ISPI - Istituto per gli Studi di Politica Internazionale

11/07/2024 | Press release | Distributed by Public on 11/07/2024 08:25

Il futuro incerto del multilateralismo nell’era Trump

Senza il coinvolgimento delle grandi potenze il multilateralismo non sopravvive. A maggior ragione, senza la maggiore - gli Stati Uniti. Sarebbe come un Gran Premio senza Ferrari. La comunità internazionale è ora pertanto costretta, piaccia o meno, ad adattarsi ad na nuova versione: il multilateralismo alla Trump. Che ha come punto cardinale l'interesse nazionale di ciascun Paese nella convinzione che un ordine mondiale basato sulla somma degli interessi individuali dei partecipanti sia una base molto più solida dell'effimera ricerca di un interesse comune a tutti. L'ex e futuro Presidente l'ha già detto: alla prima Assemblea Generale delle Nazioni Unite in cui prese la parola, nel 2017. Nulla fa pensare che abbia cambiato idea.
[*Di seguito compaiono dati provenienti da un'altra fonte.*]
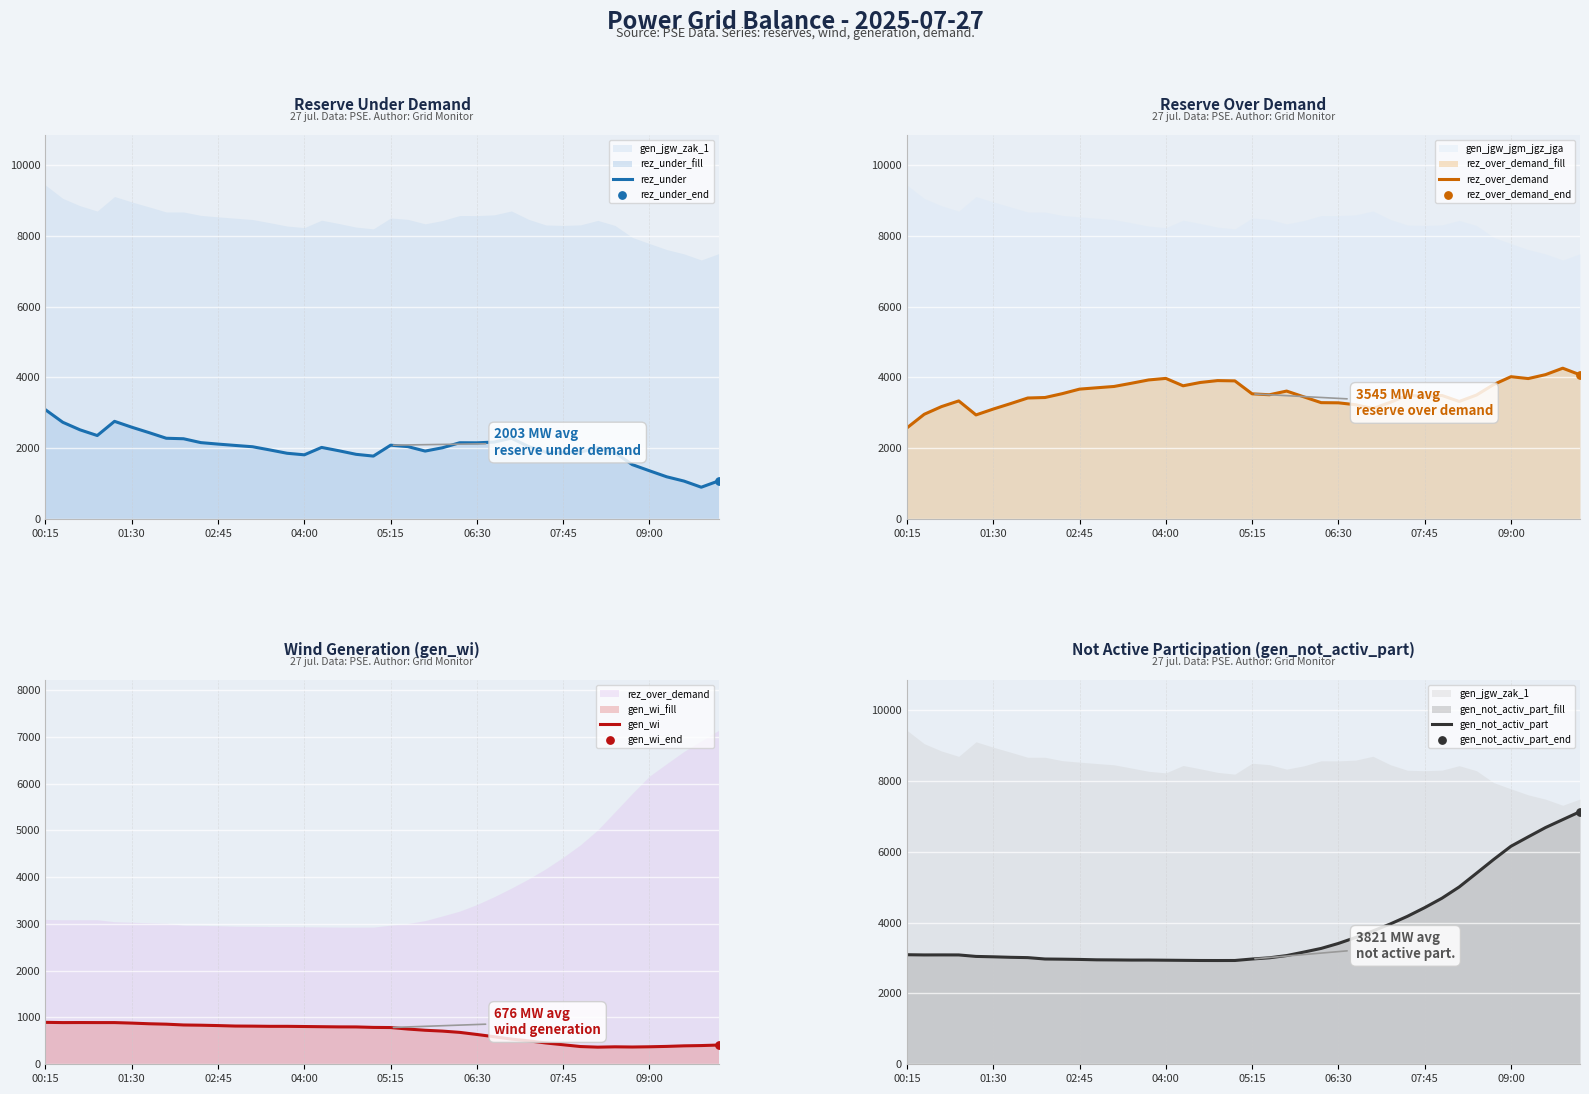

Which series has the largest total across all categories?

gen_not_activ_part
La rielezione di Donald Trump - con doppia maggioranza, forse tripla se i repubblicani prendono anche la Camera - taglia la testa al toro delle incertezze americane. Gli americani sanno cosa li aspetta: l'hanno scelto. Ma pone interrogativi per il resto del mondo. Che lo subisce, molti di buon grado. Fra questi, l'effetto Trump su un multilateralismo, già azzoppato dalle guerre e crisi che il sistema internazionale è incapace di risolvere, non è forse il più pressante a confronto di altri a scadenza immediata come le sorti dell'Ucraina o del commercio internazionale, in caso dei minacciati dazi a 360 gradi. Ma condizionerà il funzionamento dell'Onu, terrà in ostaggio la Nato e si rifletterà indirettamente ma pesantemente sull'Unione Europea.
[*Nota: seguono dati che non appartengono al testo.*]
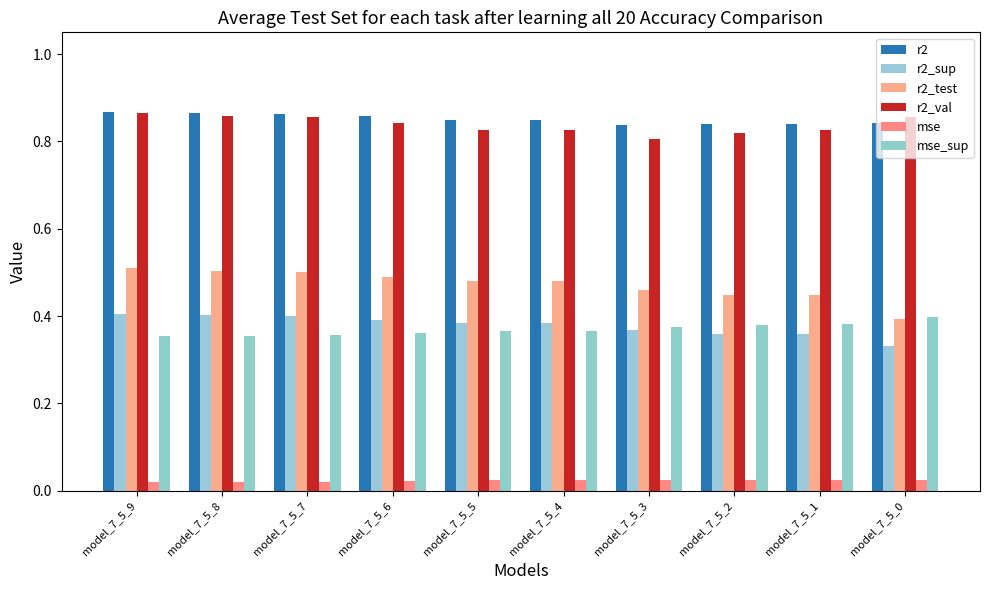

Rank the series at model_7_5_9 from highest to lowest value.

r2, r2_val, r2_test, r2_sup, mse_sup, mse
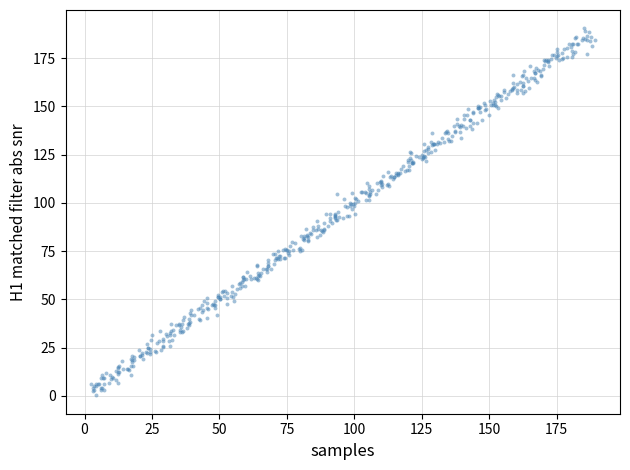

What is the range of Y values (max minus min)?

190.1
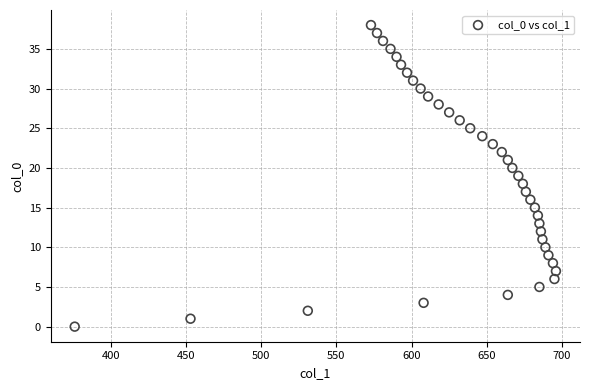

What is the range of X values (max minus min)?

320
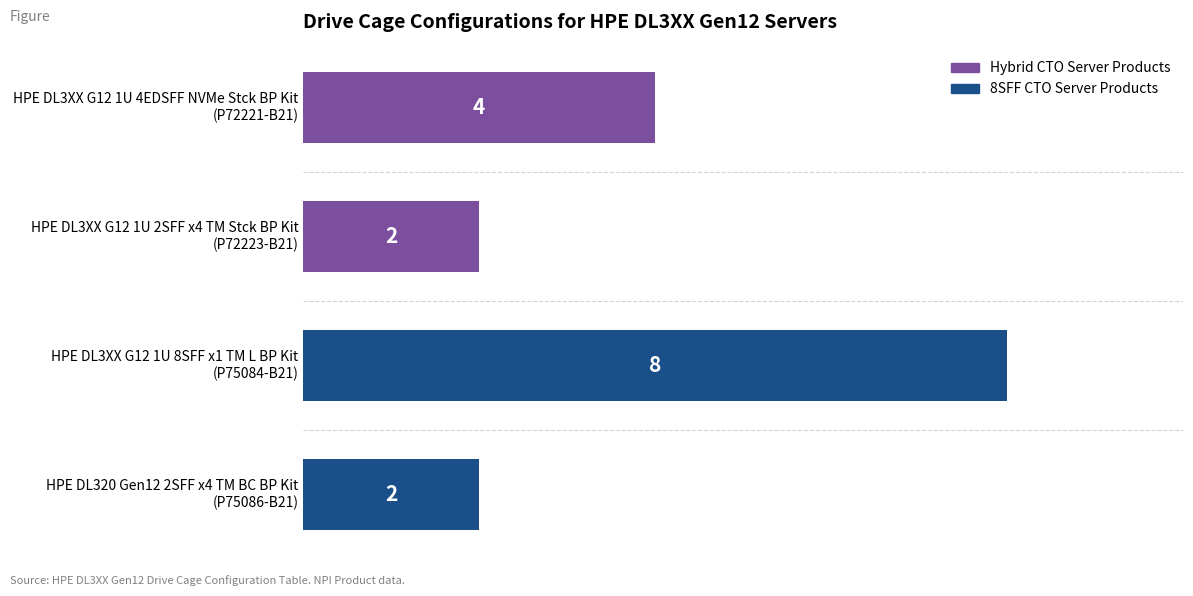

What is the sum of all values?

16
Non è vero che Donald Trump rigetti il multilateralismo. Il rieletto Presidente degli Stati Uniti sa benissimo che per primeggiare ("America first") bisogna fare i conti con tutti gli altri. Quello che rigetta è il modello tradizionale di funzionamento del multilateralismoassembleare che, essenzialmente, consiste nel far sedere intorno a un tavolo tutti gli "azionisti" per negoziare soluzioni ai problemi internazionali, talvolta regionali, arrivando alla conclusione per consenso o, in rari casi, per voto ponderato ("maggioranza qualificata" nell'Unione Europea, diritto di veto dei cinque membri permanenti del Consiglio di Sicurezza). Spesso dopo riunioni estenuanti, ma anche quelle fanno parte del metodo. Dietro questo sistema c'è però una convinzione: che per i membri della comunità internazionale (Onu) o di club più ristretti (UE, NATO, OSCE, OCSE ecc.) esista un punto di atterraggio sul quale tutti possano accordarsi. Basta trovarlo. Ovviamente è in genere il minimo comune denominatore, ma talvolta si raggiungono risultati più ambiziosi. Ma tutto questo non sta bene a Donald Trump.

Trump ha una visione darwiniana delle relazioni internazionali. L'equilibrio si raggiunge nella competizione. Ogni Paese deve, legittimamente, perseguire i propri interessi fino al punto in cui abbia la forza, le risorse e le capacità per farlo. Arrivato al punto quegli interessi collidono con quelli di altri Paesi più forti, è costretto a fermarsi per non essere sopraffatto - sempre nel proprio interesse. Questo approccio ha due evidenti corollari a tutto vantaggio degli Stati Uniti, almeno pro tempore: avvantaggia il più forte che può imporre i propri interessi su quelli del più' debole - senza ricorrere alla guerra, secondo Trump, perché al più debole non conviene farla; frantuma la continentalità multilaterale in un arcipelago di relazioni bilaterali.

Il multilateralismo di Donald Trump e' una somma di bilateralismi. Saranno tempi duri per le Nazioni Unite e per l'Alleanza Atlantica. Ed è una sfida esistenziale per l'Ue il cui presupposto fondante è esattamente l'opposto: la messa in comune degli interessi nazionali degli Stati Membri. Quanti avranno la tentazione di seguire l'esempio americano?